__ACTION ITEM__
Transcribe each record exactly, but omit pictures.

__Saved entries__
┌──

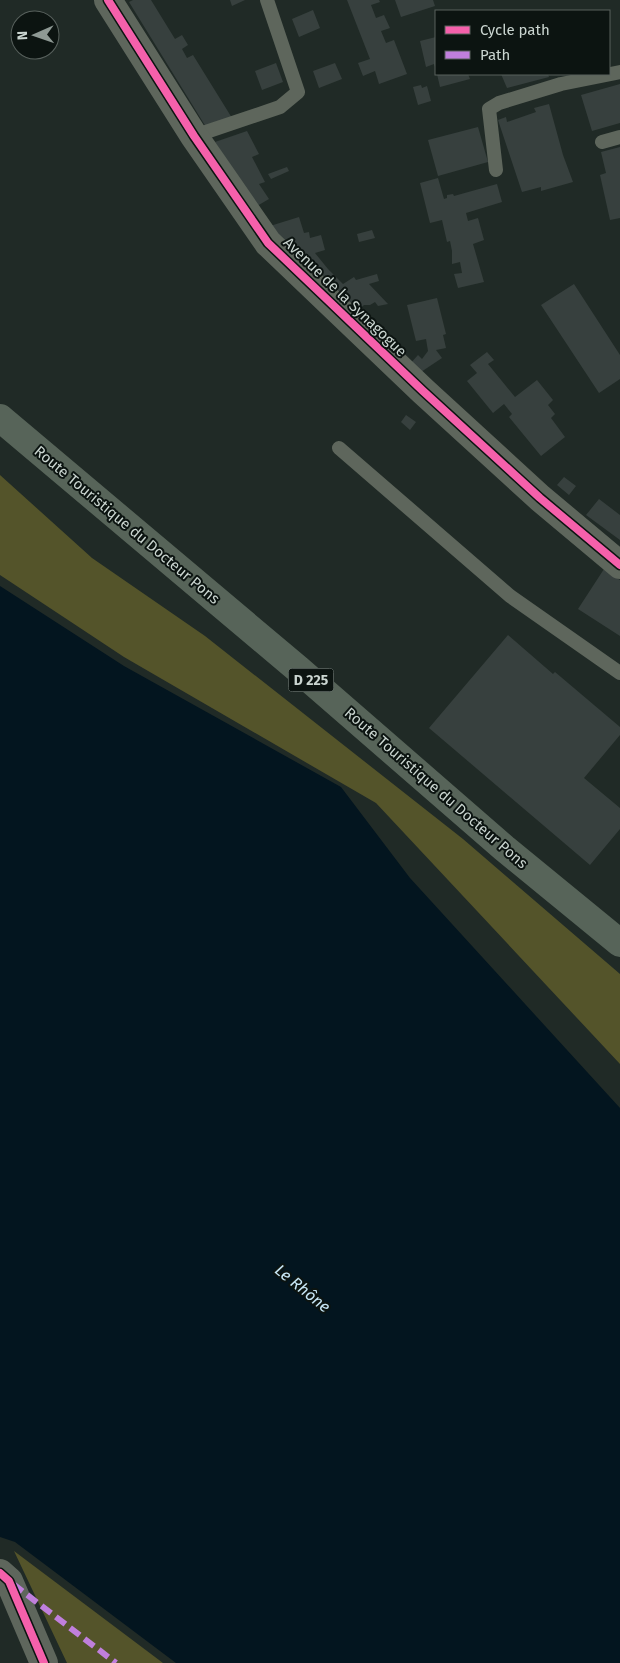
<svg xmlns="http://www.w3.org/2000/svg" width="620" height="1663" font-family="'Fira Sans',sans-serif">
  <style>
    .forest { fill: #54542a }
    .water { fill: #03151f }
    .building { fill: #37403e }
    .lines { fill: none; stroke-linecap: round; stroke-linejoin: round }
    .lane { stroke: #5e665c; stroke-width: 14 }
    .street { stroke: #5e665c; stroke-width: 28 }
    .highway { stroke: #576459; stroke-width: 28 }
    .quiet { stroke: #c07fdc; stroke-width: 6; stroke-dasharray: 12 6; stroke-linecap: butt }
    .cycleway-casing { stroke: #0c1411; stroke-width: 11 }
    .cycleway { stroke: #f560ab; stroke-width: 8 }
    .labels { text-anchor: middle; stroke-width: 4; stroke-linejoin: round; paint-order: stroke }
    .shield { fill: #0c1411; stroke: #919b97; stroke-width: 1 }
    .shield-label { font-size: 14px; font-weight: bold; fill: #cad5d0 }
    .street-label { font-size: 15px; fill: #cad5d0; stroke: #0c1411 }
    .water-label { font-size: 16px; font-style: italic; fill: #c7e6f5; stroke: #0c1411 }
  </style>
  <rect width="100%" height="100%" fill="#202a26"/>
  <path class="forest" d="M0 475 92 558 205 636 463 839 620 974V1064L376 803 124 657 0 575Z
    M14 1551 163 1663H67Z"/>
  <path class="water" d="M0 586 124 666 341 787 410 878 620 1108V1663H176L15 1542 0 1537Z"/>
  <path class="building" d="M133 0H151L175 39 182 35 188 45 182 49 187 58 193 55 232 118 206 127 129 2Z
    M230 0H245L232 6Z
    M347 0H379L380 2 371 5 376 18 384 15 390 28 381 31 386 43 394 40 407 74 379 84 375 71 363 76 358 63 370 59Z
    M395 0H433L435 6 401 17Z
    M313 10 320 28 299 37 292 19Z
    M436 37V70L434 64 426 67 420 41Z
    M276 63 283 82 262 90 255 71Z
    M335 63 342 79 319 88 313 71Z
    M437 74H468L470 79 440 87Z
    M501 74H548L549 77 507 88Z
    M620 84V123L592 131 581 95Z
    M421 85 422 88 427 86 431 101 418 105 413 87Z
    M549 104 563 155 573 182 541 191V187L522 192 498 120 506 117 507 122 536 112 534 108Z
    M478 127 488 162 438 176 428 140Z
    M247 131 259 154 252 157 265 182 259 184 269 199 257 206 215 142Z
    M620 147V218L610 220 600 175 606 173 601 152Z
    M287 167 289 171 271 179 268 174Z
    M438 178 444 199 447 198V195L453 194 454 196 497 184 502 202 466 213 468 221 478 218 484 240 473 244 484 282 458 288 454 274 462 273 460 262 452 264V251L450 241 447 242 442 220 430 223 420 183Z
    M299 217 304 233 309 232 310 238 321 235 325 250 315 253 328 269 343 284 354 277 356 280 377 274 379 281 369 284 388 304 378 306 375 302 370 305H364L357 311 285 247 270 226Z
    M372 230 375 238 359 242 357 234Z
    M574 284 620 355V379L599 393 541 305Z
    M437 298 446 334 443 335 446 348 436 350 442 358 421 372 409 365 418 355 422 359 428 351 426 339 416 341 407 305Z
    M487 352 494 360 488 364 515 397 537 380 553 400 548 405 555 414 551 418 565 437 541 456 509 417 512 414 504 404 493 413 467 381 477 373 470 365Z
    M406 415 416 422 410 430 401 422Z
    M564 477 576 486 569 495 557 485Z
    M599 499 620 515V540L586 515Z
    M604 569 620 580V636L578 609Z
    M508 635 553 674 555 672 620 727V735L584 778 620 808V829L590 865 429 728Z"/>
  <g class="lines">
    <path class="lane" d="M194 136 280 107 298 92 267 0
      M602 142 620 137
      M496 170 489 109 499 103 561 84 620 72
      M339 448 510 596 620 673"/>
    <path class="street" d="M108 0 194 136 268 243 423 391 540 498 620 565
      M0 1573 9 1581 44 1663"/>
    <path class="highway" d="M0 418 298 669 504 848 620 943"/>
    <path class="quiet" d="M13 1584 116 1663"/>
    <defs>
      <path id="cycleway" d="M108 0 194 136 268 243 423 391 540 498 620 565
        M0 1573 9 1581 44 1663"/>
    </defs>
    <use href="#cycleway" class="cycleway-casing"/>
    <use href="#cycleway" class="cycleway"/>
  </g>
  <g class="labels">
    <rect class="shield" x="288.5" y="668.5" width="45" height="23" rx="4"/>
    <g class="shield-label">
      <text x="311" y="685">D 225</text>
    </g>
    <g class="street-label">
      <text transform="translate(345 297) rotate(44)" y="5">Avenue de la Synagogue</text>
      <text transform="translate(127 525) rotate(40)" y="5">Route Touristique du Docteur Pons</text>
      <text transform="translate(436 788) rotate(41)" y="5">Route Touristique du Docteur Pons</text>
    </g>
    <g class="water-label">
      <text transform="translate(303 1288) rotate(39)" y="6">Le Rhône</text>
    </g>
  </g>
  <rect x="435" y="10" width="175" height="65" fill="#0c1411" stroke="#58615d"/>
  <rect x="445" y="26" width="25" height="8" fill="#f560ab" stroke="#58615d"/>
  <text x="480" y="35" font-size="15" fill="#cad5d0">Cycle path</text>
  <rect x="445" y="51" width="25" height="8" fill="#c07fdc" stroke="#58615d"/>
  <text x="480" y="60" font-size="15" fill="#cad5d0">Path</text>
  <g transform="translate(35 35) rotate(268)"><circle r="24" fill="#0c1411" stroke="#58615d"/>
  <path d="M0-4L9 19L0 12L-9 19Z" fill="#8e9994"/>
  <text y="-8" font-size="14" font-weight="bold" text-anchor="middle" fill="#cad5d0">N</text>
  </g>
</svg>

└──

__EXERCISE ANSWER__
<svg xmlns="http://www.w3.org/2000/svg" width="620" height="1663" font-family="'Fira Sans',sans-serif">
  <style>
    .forest { fill: #54542a }
    .water { fill: #03151f }
    .building { fill: #37403e }
    .lines { fill: none; stroke-linecap: round; stroke-linejoin: round }
    .lane { stroke: #5e665c; stroke-width: 14 }
    .street { stroke: #5e665c; stroke-width: 28 }
    .highway { stroke: #576459; stroke-width: 28 }
    .quiet { stroke: #c07fdc; stroke-width: 6; stroke-dasharray: 12 6; stroke-linecap: butt }
    .cycleway-casing { stroke: #0c1411; stroke-width: 11 }
    .cycleway { stroke: #f560ab; stroke-width: 8 }
    .labels { text-anchor: middle; stroke-width: 4; stroke-linejoin: round; paint-order: stroke }
    .shield { fill: #0c1411; stroke: #919b97; stroke-width: 1 }
    .shield-label { font-size: 14px; font-weight: bold; fill: #cad5d0 }
    .street-label { font-size: 15px; fill: #cad5d0; stroke: #0c1411 }
    .water-label { font-size: 16px; font-style: italic; fill: #c7e6f5; stroke: #0c1411 }
  </style>
  <rect width="100%" height="100%" fill="#202a26"/>
  <path class="forest" d="M0 475 92 558 205 636 463 839 620 974V1064L376 803 124 657 0 575Z
    M14 1551 163 1663H67Z"/>
  <path class="water" d="M0 586 124 666 341 787 410 878 620 1108V1663H176L15 1542 0 1537Z"/>
  <path class="building" d="M133 0H151L175 39 182 35 188 45 182 49 187 58 193 55 232 118 206 127 129 2Z
    M230 0H245L232 6Z
    M347 0H379L380 2 371 5 376 18 384 15 390 28 381 31 386 43 394 40 407 74 379 84 375 71 363 76 358 63 370 59Z
    M395 0H433L435 6 401 17Z
    M313 10 320 28 299 37 292 19Z
    M436 37V70L434 64 426 67 420 41Z
    M276 63 283 82 262 90 255 71Z
    M335 63 342 79 319 88 313 71Z
    M437 74H468L470 79 440 87Z
    M501 74H548L549 77 507 88Z
    M620 84V123L592 131 581 95Z
    M421 85 422 88 427 86 431 101 418 105 413 87Z
    M549 104 563 155 573 182 541 191V187L522 192 498 120 506 117 507 122 536 112 534 108Z
    M478 127 488 162 438 176 428 140Z
    M247 131 259 154 252 157 265 182 259 184 269 199 257 206 215 142Z
    M620 147V218L610 220 600 175 606 173 601 152Z
    M287 167 289 171 271 179 268 174Z
    M438 178 444 199 447 198V195L453 194 454 196 497 184 502 202 466 213 468 221 478 218 484 240 473 244 484 282 458 288 454 274 462 273 460 262 452 264V251L450 241 447 242 442 220 430 223 420 183Z
    M299 217 304 233 309 232 310 238 321 235 325 250 315 253 328 269 343 284 354 277 356 280 377 274 379 281 369 284 388 304 378 306 375 302 370 305H364L357 311 285 247 270 226Z
    M372 230 375 238 359 242 357 234Z
    M574 284 620 355V379L599 393 541 305Z
    M437 298 446 334 443 335 446 348 436 350 442 358 421 372 409 365 418 355 422 359 428 351 426 339 416 341 407 305Z
    M487 352 494 360 488 364 515 397 537 380 553 400 548 405 555 414 551 418 565 437 541 456 509 417 512 414 504 404 493 413 467 381 477 373 470 365Z
    M406 415 416 422 410 430 401 422Z
    M564 477 576 486 569 495 557 485Z
    M599 499 620 515V540L586 515Z
    M604 569 620 580V636L578 609Z
    M508 635 553 674 555 672 620 727V735L584 778 620 808V829L590 865 429 728Z"/>
  <g class="lines">
    <path class="lane" d="M194 136 280 107 298 92 267 0
      M602 142 620 137
      M496 170 489 109 499 103 561 84 620 72
      M339 448 510 596 620 673"/>
    <path class="street" d="M108 0 194 136 268 243 423 391 540 498 620 565
      M0 1573 9 1581 44 1663"/>
    <path class="highway" d="M0 418 298 669 504 848 620 943"/>
    <path class="quiet" d="M13 1584 116 1663"/>
    <defs>
      <path id="cycleway" d="M108 0 194 136 268 243 423 391 540 498 620 565
        M0 1573 9 1581 44 1663"/>
    </defs>
    <use href="#cycleway" class="cycleway-casing"/>
    <use href="#cycleway" class="cycleway"/>
  </g>
  <g class="labels">
    <rect class="shield" x="288.5" y="668.5" width="45" height="23" rx="4"/>
    <g class="shield-label">
      <text x="311" y="685">D 225</text>
    </g>
    <g class="street-label">
      <text transform="translate(345 297) rotate(44)" y="5">Avenue de la Synagogue</text>
      <text transform="translate(127 525) rotate(40)" y="5">Route Touristique du Docteur Pons</text>
      <text transform="translate(436 788) rotate(41)" y="5">Route Touristique du Docteur Pons</text>
    </g>
    <g class="water-label">
      <text transform="translate(303 1288) rotate(39)" y="6">Le Rhône</text>
    </g>
  </g>
  <rect x="435" y="10" width="175" height="65" fill="#0c1411" stroke="#58615d"/>
  <rect x="445" y="26" width="25" height="8" fill="#f560ab" stroke="#58615d"/>
  <text x="480" y="35" font-size="15" fill="#cad5d0">Cycle path</text>
  <rect x="445" y="51" width="25" height="8" fill="#c07fdc" stroke="#58615d"/>
  <text x="480" y="60" font-size="15" fill="#cad5d0">Path</text>
  <g transform="translate(35 35) rotate(268)"><circle r="24" fill="#0c1411" stroke="#58615d"/>
  <path d="M0-4L9 19L0 12L-9 19Z" fill="#8e9994"/>
  <text y="-8" font-size="14" font-weight="bold" text-anchor="middle" fill="#cad5d0">N</text>
  </g>
</svg>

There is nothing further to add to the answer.